### Supplied material
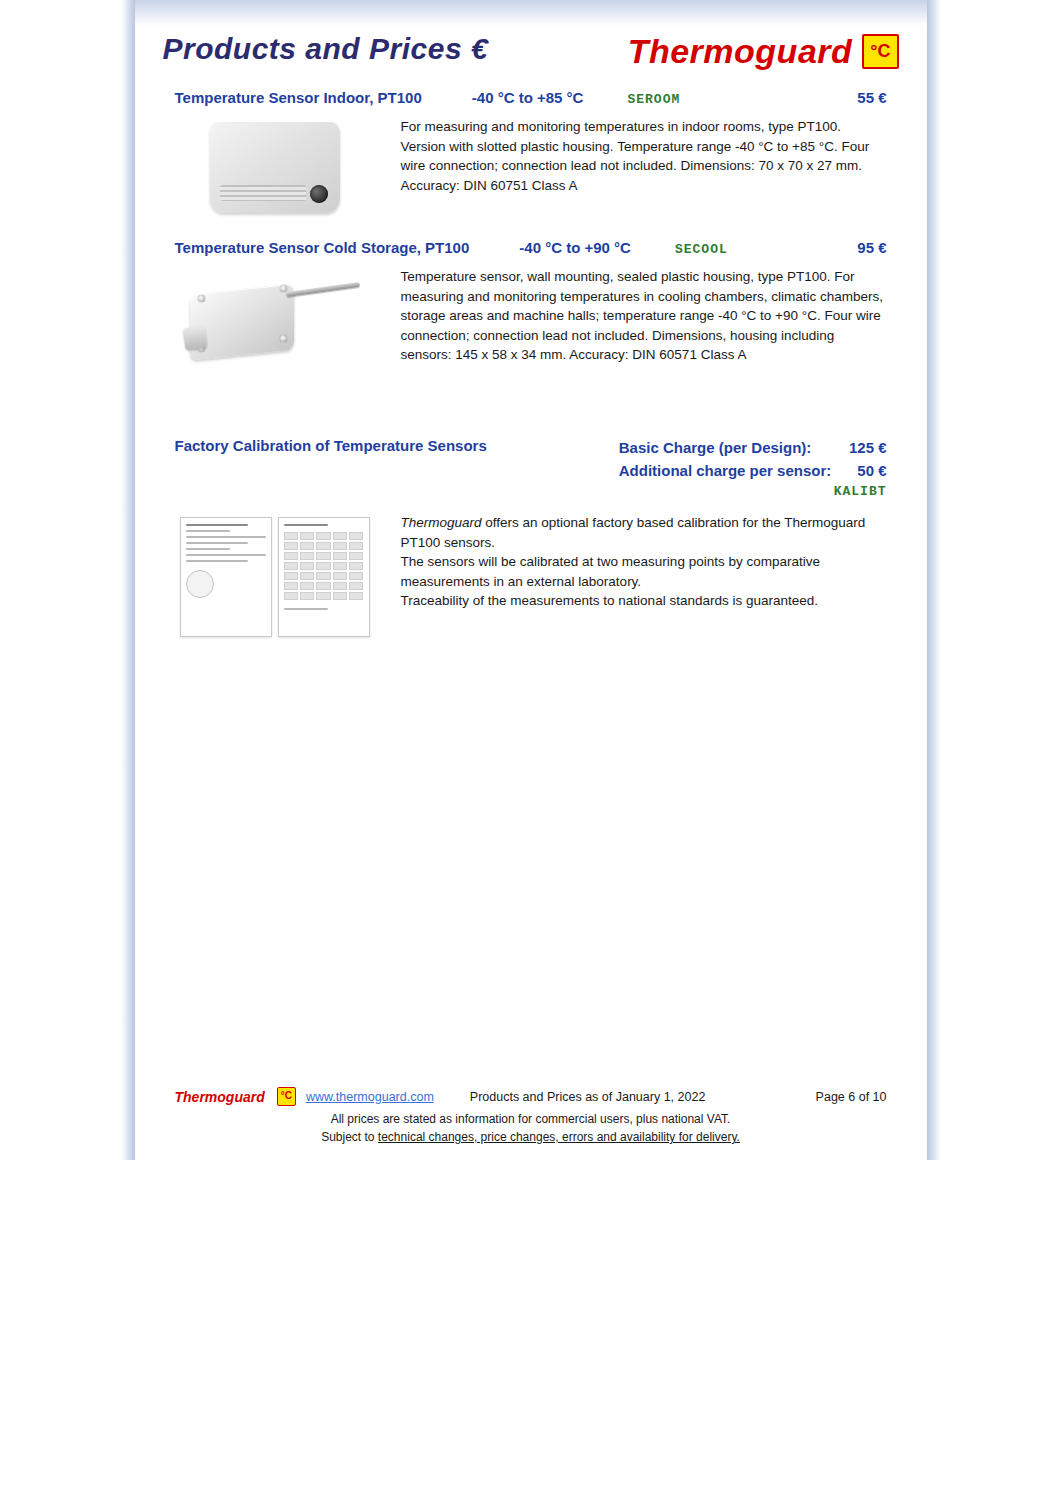Products and Prices €
Thermoguard °C
Temperature Sensor Indoor, PT100 -40 °C to +85 °C SEROOM 55 €
For measuring and monitoring temperatures in indoor rooms, type PT100. Version with slotted plastic housing. Temperature range -40 °C to +85 °C. Four wire connection; connection lead not included. Dimensions: 70 x 70 x 27 mm. Accuracy: DIN 60751 Class A
Temperature Sensor Cold Storage, PT100 -40 °C to +90 °C SECOOL 95 €
Temperature sensor, wall mounting, sealed plastic housing, type PT100. For measuring and monitoring temperatures in cooling chambers, climatic chambers, storage areas and machine halls; temperature range -40 °C to +90 °C. Four wire connection; connection lead not included. Dimensions, housing including sensors: 145 x 58 x 34 mm. Accuracy: DIN 60571 Class A
Factory Calibration of Temperature Sensors
Basic Charge (per Design): 125 €
Additional charge per sensor: 50 €
KALIBT
Thermoguard offers an optional factory based calibration for the Thermoguard PT100 sensors.
The sensors will be calibrated at two measuring points by comparative measurements in an external laboratory.
Traceability of the measurements to national standards is guaranteed.
Thermoguard°C www.thermoguard.com Products and Prices as of January 1, 2022 Page 6 of 10
All prices are stated as information for commercial users, plus national VAT.
Subject to technical changes, price changes, errors and availability for delivery.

### What you are asked to do
Your answer should be one number: how many lines above include the word "housing".

### Task response
2